PROBLEM TO WORK ON:
Nothing in the data may be altered; restate all of it exactly.
** Opening DATA LISTING block **
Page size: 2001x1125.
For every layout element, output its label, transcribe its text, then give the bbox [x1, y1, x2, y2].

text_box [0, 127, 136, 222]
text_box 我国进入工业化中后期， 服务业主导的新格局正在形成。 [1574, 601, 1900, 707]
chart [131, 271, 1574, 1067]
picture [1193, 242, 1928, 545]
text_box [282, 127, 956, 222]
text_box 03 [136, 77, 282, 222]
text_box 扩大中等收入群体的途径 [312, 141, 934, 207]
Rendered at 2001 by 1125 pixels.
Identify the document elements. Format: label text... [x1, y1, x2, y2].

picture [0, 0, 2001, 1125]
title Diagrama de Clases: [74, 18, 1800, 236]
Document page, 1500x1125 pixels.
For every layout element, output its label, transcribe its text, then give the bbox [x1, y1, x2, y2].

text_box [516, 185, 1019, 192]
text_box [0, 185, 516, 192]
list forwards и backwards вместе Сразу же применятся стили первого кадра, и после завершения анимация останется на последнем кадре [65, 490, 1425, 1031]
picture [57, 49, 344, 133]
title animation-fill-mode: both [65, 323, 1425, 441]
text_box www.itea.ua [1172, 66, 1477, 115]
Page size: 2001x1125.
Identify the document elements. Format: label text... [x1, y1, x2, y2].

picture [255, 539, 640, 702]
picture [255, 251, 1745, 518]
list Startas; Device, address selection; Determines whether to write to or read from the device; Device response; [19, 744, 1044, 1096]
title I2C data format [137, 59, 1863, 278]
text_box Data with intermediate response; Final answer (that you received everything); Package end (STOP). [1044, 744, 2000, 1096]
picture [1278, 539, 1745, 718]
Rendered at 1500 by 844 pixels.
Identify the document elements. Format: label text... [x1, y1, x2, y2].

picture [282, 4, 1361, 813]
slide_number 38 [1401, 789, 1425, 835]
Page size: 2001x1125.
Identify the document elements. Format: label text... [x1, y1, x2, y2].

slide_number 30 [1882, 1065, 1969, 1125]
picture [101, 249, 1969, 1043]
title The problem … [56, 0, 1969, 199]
** Closing DATA LISTING block **
SOLVED PROBLEM:
Page size: 2001x1125.
For every layout element, output its label, transcribe its text, then give the bbox [x1, y1, x2, y2].

text_box [0, 127, 136, 222]
text_box 我国进入工业化中后期， 服务业主导的新格局正在形成。 [1574, 601, 1900, 707]
chart [131, 271, 1574, 1067]
picture [1193, 242, 1928, 545]
text_box [282, 127, 956, 222]
text_box 03 [136, 77, 282, 222]
text_box 扩大中等收入群体的途径 [312, 141, 934, 207]
Rendered at 2001 by 1125 pixels.
Identify the document elements. Format: label text... [x1, y1, x2, y2].

picture [0, 0, 2001, 1125]
title Diagrama de Clases: [74, 18, 1800, 236]
Document page, 1500x1125 pixels.
For every layout element, output its label, transcribe its text, then give the bbox [x1, y1, x2, y2].

text_box [516, 185, 1019, 192]
text_box [0, 185, 516, 192]
list forwards и backwards вместе Сразу же применятся стили первого кадра, и после завершения анимация останется на последнем кадре [65, 490, 1425, 1031]
picture [57, 49, 344, 133]
title animation-fill-mode: both [65, 323, 1425, 441]
text_box www.itea.ua [1172, 66, 1477, 115]
Page size: 2001x1125.
Identify the document elements. Format: label text... [x1, y1, x2, y2].

picture [255, 539, 640, 702]
picture [255, 251, 1745, 518]
list Startas; Device, address selection; Determines whether to write to or read from the device; Device response; [19, 744, 1044, 1096]
title I2C data format [137, 59, 1863, 278]
text_box Data with intermediate response; Final answer (that you received everything); Package end (STOP). [1044, 744, 2000, 1096]
picture [1278, 539, 1745, 718]
Rendered at 1500 by 844 pixels.
Identify the document elements. Format: label text... [x1, y1, x2, y2].

picture [282, 4, 1361, 813]
slide_number 38 [1401, 789, 1425, 835]
Page size: 2001x1125.
Identify the document elements. Format: label text... [x1, y1, x2, y2].

slide_number 30 [1882, 1065, 1969, 1125]
picture [101, 249, 1969, 1043]
title The problem … [56, 0, 1969, 199]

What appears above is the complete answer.